Nigeria’s President Bola Tinubu gives a joint statement with Brazil’s President Luiz Inacio Lula da Silva, at the Planalto presidential palace, in Brasilia, Brazil, Aug. 25, 2025. (AP Photo/Eraldo Peres, File)
Nigeria’s President Bola Tinubu gives a joint statement with Brazil’s President Luiz Inacio Lula da Silva, at the Planalto presidential palace, in Brasilia, Brazil, Aug. 25, 2025. (AP Photo/Eraldo Peres, File)

Nigeria’s president is set to make a state visit to the UK in March, the first such trip by a Nigerian leader in almost four decades, Britain’s Buckingham Palace said Sunday.

Officials said President Bola Tinubu and first lady Oluremi Tinubu will travel to the UK on March 18 and 19, The AP news reported.
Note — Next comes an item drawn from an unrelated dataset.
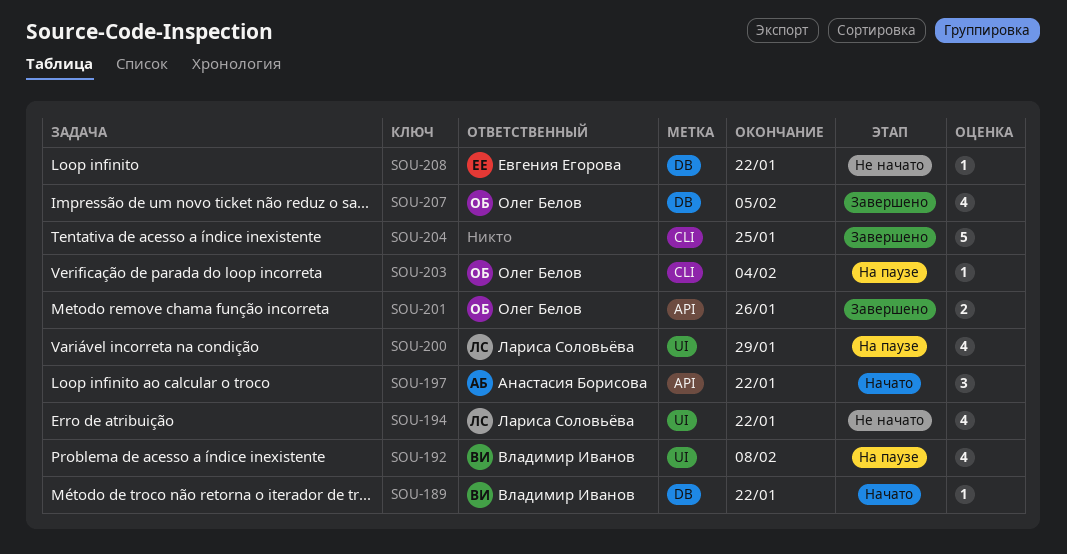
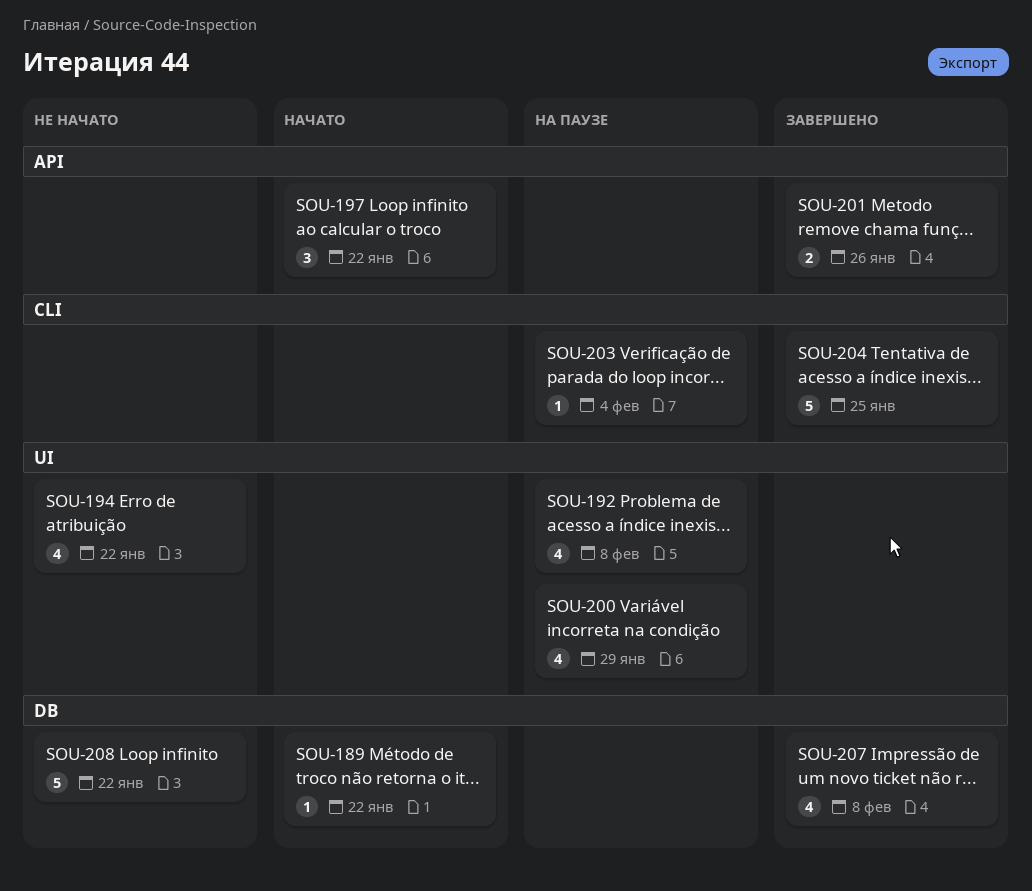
SOU-207, due: Feb 5 -> Feb 8
SOU-208, estimate: 1 -> 5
King Charles III and Queen Camilla will host them at Windsor Castle. Full details of the visit are expected at a later date.

Charles visited Nigeria, a Commonwealth country, four times from 1990 to 2018 before he became king. He previously received Tinubu at Buckingham Palace in September 2024.m

Previous state visits by a Nigerian leader took place in 1973, 1981 and 1989.

A state visit usually starts with an official reception hosted by the king and includes a carriage procession and a state banquet.

Last year Charles hosted state visits for world leaders including US President Donald Trump, French President Emmanuel Macron and German President Frank-Walter Steinmeier.